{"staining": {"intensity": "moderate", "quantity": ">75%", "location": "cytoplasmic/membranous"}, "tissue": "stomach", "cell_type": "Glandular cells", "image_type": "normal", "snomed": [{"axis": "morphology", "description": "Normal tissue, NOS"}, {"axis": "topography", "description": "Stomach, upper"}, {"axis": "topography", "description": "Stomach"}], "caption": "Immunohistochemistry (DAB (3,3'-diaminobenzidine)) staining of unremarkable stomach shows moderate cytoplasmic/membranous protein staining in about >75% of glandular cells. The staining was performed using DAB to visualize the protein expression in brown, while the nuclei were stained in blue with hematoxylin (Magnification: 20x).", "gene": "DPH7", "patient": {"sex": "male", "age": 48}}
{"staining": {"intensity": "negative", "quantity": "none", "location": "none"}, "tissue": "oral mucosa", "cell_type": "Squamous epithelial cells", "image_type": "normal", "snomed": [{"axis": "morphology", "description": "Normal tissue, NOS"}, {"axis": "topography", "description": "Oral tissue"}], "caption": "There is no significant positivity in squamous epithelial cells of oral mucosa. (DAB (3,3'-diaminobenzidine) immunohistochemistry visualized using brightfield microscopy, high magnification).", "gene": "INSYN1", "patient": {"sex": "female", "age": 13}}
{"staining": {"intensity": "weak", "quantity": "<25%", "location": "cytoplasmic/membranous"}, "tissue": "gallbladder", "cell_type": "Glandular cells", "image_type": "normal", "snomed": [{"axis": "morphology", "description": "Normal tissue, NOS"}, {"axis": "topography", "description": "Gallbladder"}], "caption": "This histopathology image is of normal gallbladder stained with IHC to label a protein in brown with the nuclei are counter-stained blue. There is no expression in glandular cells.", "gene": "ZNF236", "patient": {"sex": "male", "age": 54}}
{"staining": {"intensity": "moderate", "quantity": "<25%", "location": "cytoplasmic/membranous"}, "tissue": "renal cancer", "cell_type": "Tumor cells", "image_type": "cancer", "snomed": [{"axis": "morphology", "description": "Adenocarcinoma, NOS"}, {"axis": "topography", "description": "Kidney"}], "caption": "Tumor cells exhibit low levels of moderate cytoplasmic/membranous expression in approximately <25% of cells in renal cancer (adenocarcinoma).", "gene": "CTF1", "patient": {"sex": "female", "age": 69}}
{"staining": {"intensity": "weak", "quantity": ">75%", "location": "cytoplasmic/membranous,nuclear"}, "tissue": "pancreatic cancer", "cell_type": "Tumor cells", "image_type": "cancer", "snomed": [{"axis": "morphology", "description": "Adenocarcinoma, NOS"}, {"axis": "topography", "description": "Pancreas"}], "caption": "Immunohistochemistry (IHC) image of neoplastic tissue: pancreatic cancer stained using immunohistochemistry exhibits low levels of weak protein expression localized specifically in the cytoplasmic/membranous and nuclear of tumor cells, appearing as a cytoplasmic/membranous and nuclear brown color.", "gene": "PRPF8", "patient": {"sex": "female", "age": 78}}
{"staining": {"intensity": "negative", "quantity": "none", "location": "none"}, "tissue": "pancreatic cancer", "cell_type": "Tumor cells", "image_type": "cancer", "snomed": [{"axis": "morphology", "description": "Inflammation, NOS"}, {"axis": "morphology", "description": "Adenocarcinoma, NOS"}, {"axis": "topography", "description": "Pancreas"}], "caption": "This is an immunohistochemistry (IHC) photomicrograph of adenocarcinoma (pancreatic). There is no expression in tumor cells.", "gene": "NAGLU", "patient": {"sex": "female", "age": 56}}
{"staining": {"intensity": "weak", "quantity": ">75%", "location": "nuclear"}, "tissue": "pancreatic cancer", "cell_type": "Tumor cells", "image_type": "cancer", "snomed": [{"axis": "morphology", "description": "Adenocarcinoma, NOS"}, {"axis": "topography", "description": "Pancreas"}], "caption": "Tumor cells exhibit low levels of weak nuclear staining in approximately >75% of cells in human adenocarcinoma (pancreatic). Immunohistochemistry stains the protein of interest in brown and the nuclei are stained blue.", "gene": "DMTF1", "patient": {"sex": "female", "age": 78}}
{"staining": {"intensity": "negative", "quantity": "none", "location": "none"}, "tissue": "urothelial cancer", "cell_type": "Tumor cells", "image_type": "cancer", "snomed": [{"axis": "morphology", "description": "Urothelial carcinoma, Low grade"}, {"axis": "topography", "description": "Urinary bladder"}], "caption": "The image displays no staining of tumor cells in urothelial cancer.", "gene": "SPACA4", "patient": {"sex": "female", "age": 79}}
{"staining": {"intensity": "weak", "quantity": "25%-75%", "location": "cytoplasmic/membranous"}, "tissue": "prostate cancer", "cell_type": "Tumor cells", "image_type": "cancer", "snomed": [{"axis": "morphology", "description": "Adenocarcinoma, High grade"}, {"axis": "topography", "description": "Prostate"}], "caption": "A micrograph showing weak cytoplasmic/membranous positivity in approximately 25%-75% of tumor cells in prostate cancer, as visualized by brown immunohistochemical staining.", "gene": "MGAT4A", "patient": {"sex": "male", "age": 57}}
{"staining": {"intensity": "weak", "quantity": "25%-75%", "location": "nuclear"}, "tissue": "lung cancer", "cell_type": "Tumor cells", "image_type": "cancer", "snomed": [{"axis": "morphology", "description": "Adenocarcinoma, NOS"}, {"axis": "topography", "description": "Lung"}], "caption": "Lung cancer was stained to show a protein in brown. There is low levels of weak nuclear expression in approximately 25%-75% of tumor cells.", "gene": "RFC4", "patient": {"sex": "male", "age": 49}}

---------------

Could you transcribe the whole listing exactly?

● **Exercise answer**:
{"staining": {"intensity": "moderate", "quantity": ">75%", "location": "cytoplasmic/membranous"}, "tissue": "stomach", "cell_type": "Glandular cells", "image_type": "normal", "snomed": [{"axis": "morphology", "description": "Normal tissue, NOS"}, {"axis": "topography", "description": "Stomach, upper"}, {"axis": "topography", "description": "Stomach"}], "caption": "Immunohistochemistry (DAB (3,3'-diaminobenzidine)) staining of unremarkable stomach shows moderate cytoplasmic/membranous protein staining in about >75% of glandular cells. The staining was performed using DAB to visualize the protein expression in brown, while the nuclei were stained in blue with hematoxylin (Magnification: 20x).", "gene": "DPH7", "patient": {"sex": "male", "age": 48}}
{"staining": {"intensity": "negative", "quantity": "none", "location": "none"}, "tissue": "oral mucosa", "cell_type": "Squamous epithelial cells", "image_type": "normal", "snomed": [{"axis": "morphology", "description": "Normal tissue, NOS"}, {"axis": "topography", "description": "Oral tissue"}], "caption": "There is no significant positivity in squamous epithelial cells of oral mucosa. (DAB (3,3'-diaminobenzidine) immunohistochemistry visualized using brightfield microscopy, high magnification).", "gene": "INSYN1", "patient": {"sex": "female", "age": 13}}
{"staining": {"intensity": "weak", "quantity": "<25%", "location": "cytoplasmic/membranous"}, "tissue": "gallbladder", "cell_type": "Glandular cells", "image_type": "normal", "snomed": [{"axis": "morphology", "description": "Normal tissue, NOS"}, {"axis": "topography", "description": "Gallbladder"}], "caption": "This histopathology image is of normal gallbladder stained with IHC to label a protein in brown with the nuclei are counter-stained blue. There is no expression in glandular cells.", "gene": "ZNF236", "patient": {"sex": "male", "age": 54}}
{"staining": {"intensity": "moderate", "quantity": "<25%", "location": "cytoplasmic/membranous"}, "tissue": "renal cancer", "cell_type": "Tumor cells", "image_type": "cancer", "snomed": [{"axis": "morphology", "description": "Adenocarcinoma, NOS"}, {"axis": "topography", "description": "Kidney"}], "caption": "Tumor cells exhibit low levels of moderate cytoplasmic/membranous expression in approximately <25% of cells in renal cancer (adenocarcinoma).", "gene": "CTF1", "patient": {"sex": "female", "age": 69}}
{"staining": {"intensity": "weak", "quantity": ">75%", "location": "cytoplasmic/membranous,nuclear"}, "tissue": "pancreatic cancer", "cell_type": "Tumor cells", "image_type": "cancer", "snomed": [{"axis": "morphology", "description": "Adenocarcinoma, NOS"}, {"axis": "topography", "description": "Pancreas"}], "caption": "Immunohistochemistry (IHC) image of neoplastic tissue: pancreatic cancer stained using immunohistochemistry exhibits low levels of weak protein expression localized specifically in the cytoplasmic/membranous and nuclear of tumor cells, appearing as a cytoplasmic/membranous and nuclear brown color.", "gene": "PRPF8", "patient": {"sex": "female", "age": 78}}
{"staining": {"intensity": "negative", "quantity": "none", "location": "none"}, "tissue": "pancreatic cancer", "cell_type": "Tumor cells", "image_type": "cancer", "snomed": [{"axis": "morphology", "description": "Inflammation, NOS"}, {"axis": "morphology", "description": "Adenocarcinoma, NOS"}, {"axis": "topography", "description": "Pancreas"}], "caption": "This is an immunohistochemistry (IHC) photomicrograph of adenocarcinoma (pancreatic). There is no expression in tumor cells.", "gene": "NAGLU", "patient": {"sex": "female", "age": 56}}
{"staining": {"intensity": "weak", "quantity": ">75%", "location": "nuclear"}, "tissue": "pancreatic cancer", "cell_type": "Tumor cells", "image_type": "cancer", "snomed": [{"axis": "morphology", "description": "Adenocarcinoma, NOS"}, {"axis": "topography", "description": "Pancreas"}], "caption": "Tumor cells exhibit low levels of weak nuclear staining in approximately >75% of cells in human adenocarcinoma (pancreatic). Immunohistochemistry stains the protein of interest in brown and the nuclei are stained blue.", "gene": "DMTF1", "patient": {"sex": "female", "age": 78}}
{"staining": {"intensity": "negative", "quantity": "none", "location": "none"}, "tissue": "urothelial cancer", "cell_type": "Tumor cells", "image_type": "cancer", "snomed": [{"axis": "morphology", "description": "Urothelial carcinoma, Low grade"}, {"axis": "topography", "description": "Urinary bladder"}], "caption": "The image displays no staining of tumor cells in urothelial cancer.", "gene": "SPACA4", "patient": {"sex": "female", "age": 79}}
{"staining": {"intensity": "weak", "quantity": "25%-75%", "location": "cytoplasmic/membranous"}, "tissue": "prostate cancer", "cell_type": "Tumor cells", "image_type": "cancer", "snomed": [{"axis": "morphology", "description": "Adenocarcinoma, High grade"}, {"axis": "topography", "description": "Prostate"}], "caption": "A micrograph showing weak cytoplasmic/membranous positivity in approximately 25%-75% of tumor cells in prostate cancer, as visualized by brown immunohistochemical staining.", "gene": "MGAT4A", "patient": {"sex": "male", "age": 57}}
{"staining": {"intensity": "weak", "quantity": "25%-75%", "location": "nuclear"}, "tissue": "lung cancer", "cell_type": "Tumor cells", "image_type": "cancer", "snomed": [{"axis": "morphology", "description": "Adenocarcinoma, NOS"}, {"axis": "topography", "description": "Lung"}], "caption": "Lung cancer was stained to show a protein in brown. There is low levels of weak nuclear expression in approximately 25%-75% of tumor cells.", "gene": "RFC4", "patient": {"sex": "male", "age": 49}}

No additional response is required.